DOCUMENT SECTION:

--

1024 is because it is a power of 2. As binary numbers double in size each time you add a bit, the progression is 1, 2, 4, 8, 16, 32, 64, 128, 256, 512, 1024, 2014, 4096, 8192. That means you can select all the addresses up to 8192 using 12 bits, if you used decimal 1000 as size multiple, you would not be able to reach all the addresses without adding extra address lines which would be inefficient.
You mentioned using a "Dec 3/8" which I assume to be a 3 input to 8 output decoder (like a 74LS138). What you do is address all the 4 memories in parallel with A0-A12 but only select one of the 8K devices at a time. You select only one by using the decoder outputs, lets say Y0, Y1, Y2 and Y3 with those going to the CS (Chip Select) pin on each of the four 8K devices. That means that although your addresses go to all the memories at the same time, only the one activated with the 'Y' signal will respond. Now if you connect and additional TWO address lines to the input of the decoder, these effectively become A13 and A14. By using those two extra lines you select the first, second, third or fourth 8K block giving you 32K in total.
Note I mentioned TWO additional address line to the decoder, you must keep the third input (most significant bit) at logic low level. If you make it high, the decoder outputs Y4, Y5, Y6 and Y7 will be active but they don't connect to any memory CS pin so nothing wil be selected. However, you could use it to select another 4 8K memories to give 64K in total.
Note: when we refer to memories as being 8kX8 it means 8k (8192) addresses, each address holding 8 bits. You don't decode the 8 bits, they are the storage size of the address. Each address holds 00000000 to 11111111 as individual bits.
Brian.

--

WORK ITEM A:
In the records, write out the lines starting with the one containing "right ankle: (168, 276, 8)" and ending with the one containing "left shoulder: (491, 110, -14)", both included.

--

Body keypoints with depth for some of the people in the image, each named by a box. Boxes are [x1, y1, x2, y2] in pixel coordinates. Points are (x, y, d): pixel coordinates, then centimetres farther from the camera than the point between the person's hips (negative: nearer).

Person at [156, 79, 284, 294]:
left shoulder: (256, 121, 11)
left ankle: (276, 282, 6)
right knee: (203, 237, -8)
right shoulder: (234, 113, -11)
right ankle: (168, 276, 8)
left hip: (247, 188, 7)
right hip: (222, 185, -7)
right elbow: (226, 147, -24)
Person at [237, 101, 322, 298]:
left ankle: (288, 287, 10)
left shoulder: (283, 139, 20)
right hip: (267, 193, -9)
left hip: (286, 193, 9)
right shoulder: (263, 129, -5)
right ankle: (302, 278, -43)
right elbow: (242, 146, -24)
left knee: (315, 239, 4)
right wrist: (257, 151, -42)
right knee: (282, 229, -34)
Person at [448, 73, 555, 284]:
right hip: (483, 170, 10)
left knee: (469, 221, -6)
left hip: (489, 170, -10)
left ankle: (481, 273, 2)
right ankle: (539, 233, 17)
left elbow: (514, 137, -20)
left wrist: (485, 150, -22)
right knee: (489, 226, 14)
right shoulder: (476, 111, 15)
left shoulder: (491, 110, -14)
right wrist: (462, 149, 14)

--

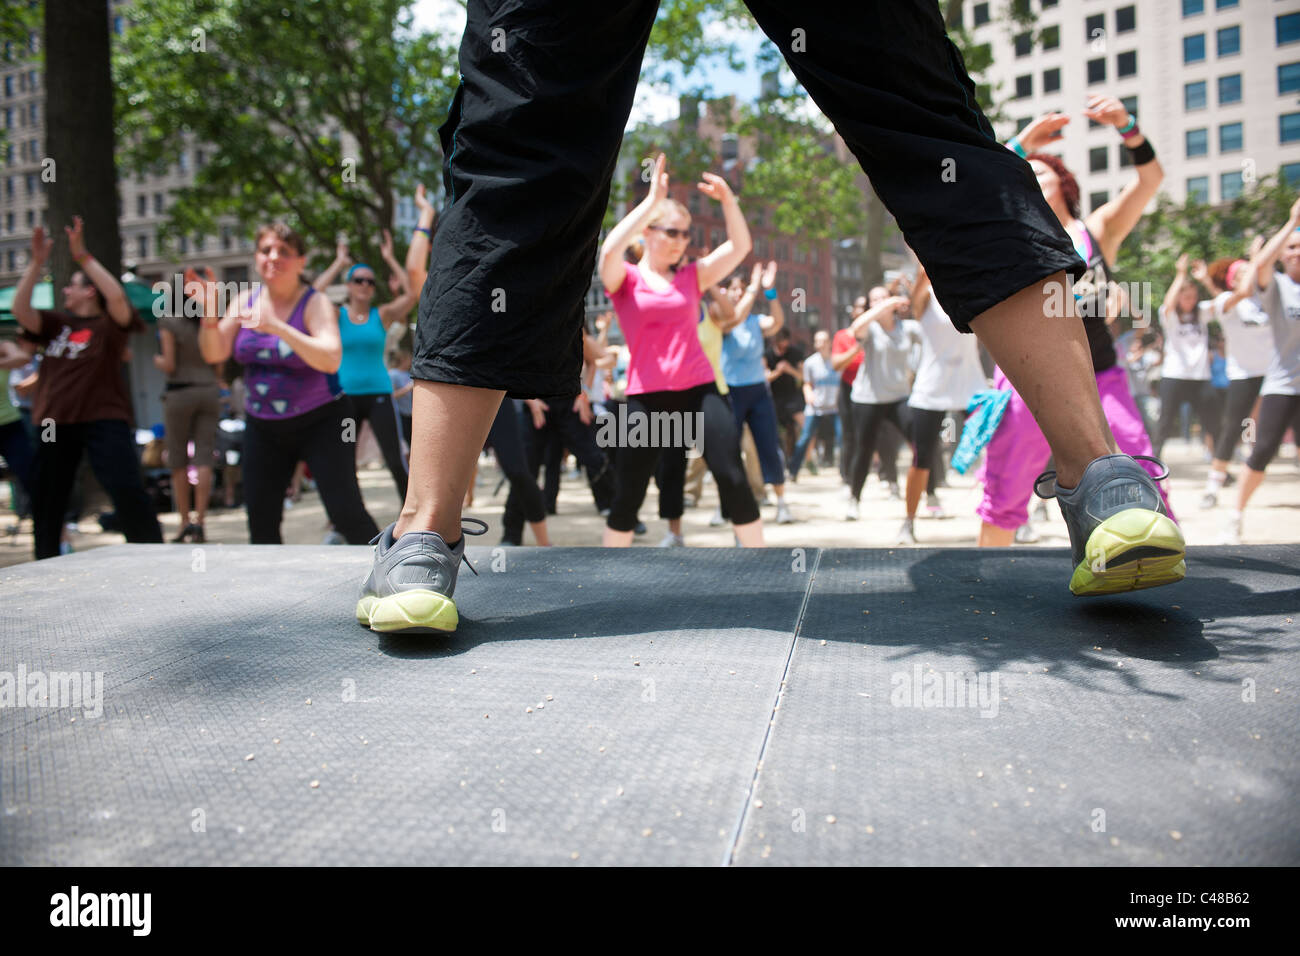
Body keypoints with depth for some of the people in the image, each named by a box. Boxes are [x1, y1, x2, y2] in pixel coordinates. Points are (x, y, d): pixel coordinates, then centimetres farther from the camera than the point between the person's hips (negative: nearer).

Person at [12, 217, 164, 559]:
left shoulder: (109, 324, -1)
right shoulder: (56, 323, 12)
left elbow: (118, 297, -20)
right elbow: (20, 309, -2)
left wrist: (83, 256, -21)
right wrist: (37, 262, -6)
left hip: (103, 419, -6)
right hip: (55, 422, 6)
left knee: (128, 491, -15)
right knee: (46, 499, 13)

--

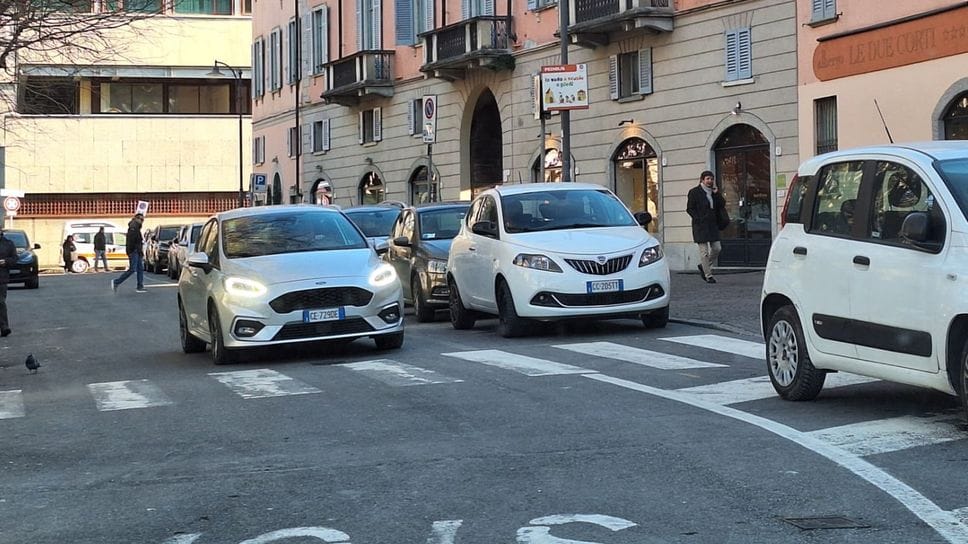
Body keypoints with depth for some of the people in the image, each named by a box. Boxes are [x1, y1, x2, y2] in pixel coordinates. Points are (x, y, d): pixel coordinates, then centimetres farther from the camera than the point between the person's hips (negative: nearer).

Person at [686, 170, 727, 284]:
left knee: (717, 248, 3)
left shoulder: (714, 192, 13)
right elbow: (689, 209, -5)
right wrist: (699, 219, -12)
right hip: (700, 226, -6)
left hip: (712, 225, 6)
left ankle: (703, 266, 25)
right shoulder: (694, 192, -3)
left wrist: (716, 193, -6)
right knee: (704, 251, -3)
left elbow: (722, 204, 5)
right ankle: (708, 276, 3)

--

WORK ITEM B:
Give again, word for word, the part of the memory decoding post that starts with the words "You mentioned using" and ends with "32K in total.".

ANSWER A:
right ankle: (168, 276, 8)
left hip: (247, 188, 7)
right hip: (222, 185, -7)
right elbow: (226, 147, -24)
Person at [237, 101, 322, 298]:
left ankle: (288, 287, 10)
left shoulder: (283, 139, 20)
right hip: (267, 193, -9)
left hip: (286, 193, 9)
right shoulder: (263, 129, -5)
right ankle: (302, 278, -43)
right elbow: (242, 146, -24)
left knee: (315, 239, 4)
right wrist: (257, 151, -42)
right knee: (282, 229, -34)
Person at [448, 73, 555, 284]:
right hip: (483, 170, 10)
left knee: (469, 221, -6)
left hip: (489, 170, -10)
left ankle: (481, 273, 2)
right ankle: (539, 233, 17)
left elbow: (514, 137, -20)
left wrist: (485, 150, -22)
right knee: (489, 226, 14)
right shoulder: (476, 111, 15)
left shoulder: (491, 110, -14)

ANSWER B:
You mentioned using a "Dec 3/8" which I assume to be a 3 input to 8 output decoder (like a 74LS138). What you do is address all the 4 memories in parallel with A0-A12 but only select one of the 8K devices at a time. You select only one by using the decoder outputs, lets say Y0, Y1, Y2 and Y3 with those going to the CS (Chip Select) pin on each of the four 8K devices. That means that although your addresses go to all the memories at the same time, only the one activated with the 'Y' signal will respond. Now if you connect and additional TWO address lines to the input of the decoder, these effectively become A13 and A14. By using those two extra lines you select the first, second, third or fourth 8K block giving you 32K in total.